Pour ma part, je pense que Lena est bel et bien ressortie de ce miroitement, mais avec quelque chose en plus. Une part d’elle qu’elle avait perdu depuis le départ de Kane et qui l’a renfermé dans des remords et une profonde solitude, mais également une part du miroitement qui l'a rendu plus forte. Elle a tué son double dans le miroitement et a ainsi tué une partie d'elle-même par ce geste. En fin de compte, une “Lena” est bel et bien morte durant cette mission au même titre que ces coéquipières et une nouvelle version d'elle-même s'est construite. Le reflet que l’on voit dans sa pupille nous confirme qu’elle est devenue quelqu’un d’autre au travers de cette mission. Elle a muri, elle a eu ses réponses et sait que Kane est bel et bien mort, ce dont elle se doutait depuis des mois maintenant, mais dont elle en a dorénavant la certitude. Sortir de la zone du miroitement est donc bel et bien possible mais pas sans sacrifice. En effet, toutes les personnes revenues qui ne sont autres que Lena et Kane, ont été victime d’annihilation. Leurs souvenirs sont brouillés et leurs âmes sont changées.

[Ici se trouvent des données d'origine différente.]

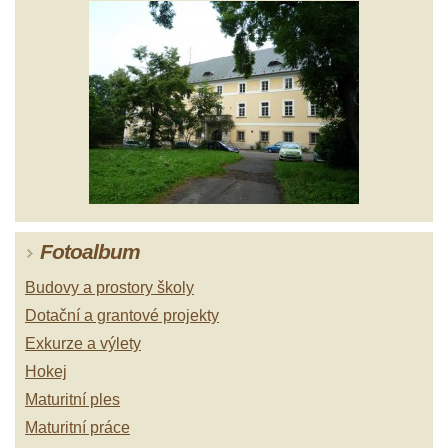
Fotoalbum
Budovy a prostory školy
Dotační a grantové projekty
Exkurze a výlety
Hokej
Maturitní ples
Maturitní práce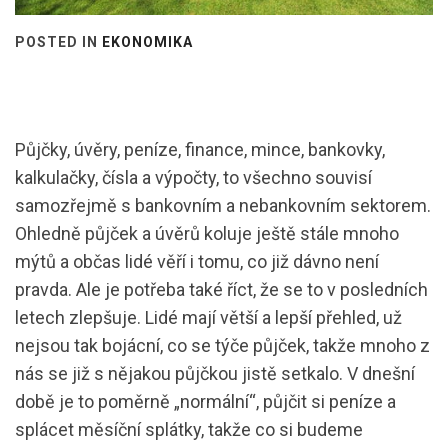
POSTED IN
EKONOMIKA
Půjčky, úvěry, peníze, finance, mince, bankovky,
kalkulačky, čísla a výpočty, to všechno souvisí
samozřejmě s bankovním a nebankovním sektorem.
Ohledně půjček a úvěrů koluje ještě stále mnoho
mýtů a občas lidé věří i tomu, co již dávno není
pravda. Ale je potřeba také říct, že se to v posledních
letech zlepšuje. Lidé mají větší a lepší přehled, už
nejsou tak bojácní, co se týče půjček, takže mnoho z
nás se již s nějakou půjčkou jistě setkalo. V dnešní
době je to poměrně „normální“, půjčit si peníze a
splácet měsíční splátky, takže co si budeme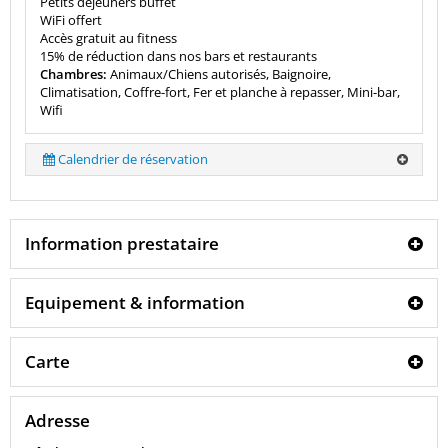
Petits déjeuners buffet
WiFi offert
Accès gratuit au fitness
15% de réduction dans nos bars et restaurants
Chambres:
Animaux/Chiens autorisés, Baignoire,
Climatisation, Coffre-fort, Fer et planche à repasser, Mini-bar,
Wifi
Calendrier de réservation
Information prestataire
Equipement & information
Carte
Adresse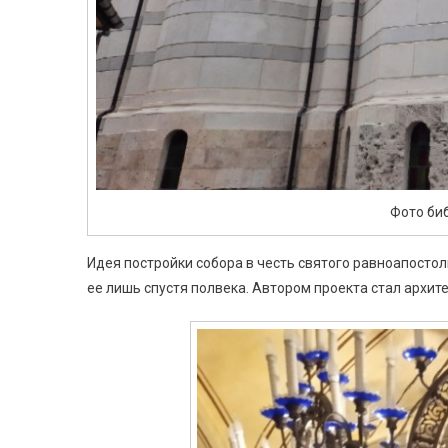
Фото би
Идея постройки собора в честь святого равноапостол
ее лишь спустя полвека. Автором проекта стал архит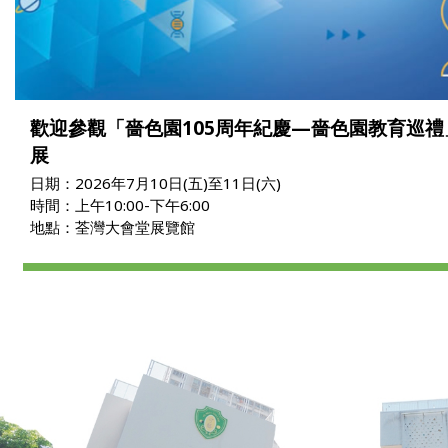
歡迎參觀「嗇色園105周年紀慶—嗇色園教育巡
展
日期：2026年7月10日(五)至11日(六)
時間：上午10:00-下午6:00
地點：荃灣大會堂展覽館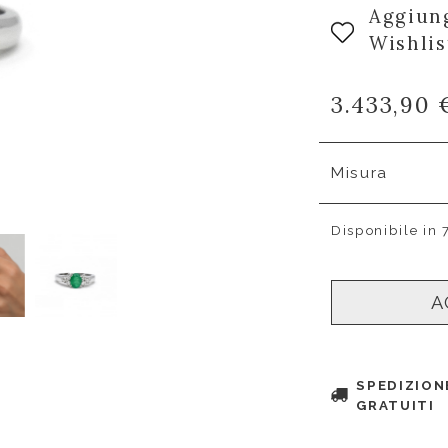
Aggiung
Wishlis
3.433,90 
Misura
Disponibile in 
A
SPEDIZION
GRATUITI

L’histoire d’Annihilation est un plaisir visuel qui nous offre une apesanteur de suspense, qui arrive à nous bercer et à nous absorber. Un mélange de tous les possibles : folie, suspense, nature, surnaturel, peur et beauté. Aucun élément ne semble s’affilier à un autre, pourtant tout arrive à s’assembler au visionnage. Et comme le nomme Léna quand on lui demande de décrire l’intérieur du miroitement, le film nous parait “fantasmagorique”. C’est un mystère autour de l’évolution d’une femme sur le point d’être brisée. Ceci mis en parallèle avec le combat d’autres héroïnes, et abordant ainsi des sujets personnels et délicats d’une manière esthétique et métaphorique. La narration peut paraître illisible et confuse à première vue, mais c’est une raison valable de regarder sous un autre œil le film d’Alex Garland une nouvelle fois, pour y déceler ses secrets, se faire sa propre vision des choses et se délecter de son esthétique aussi rare qu’époustouflante.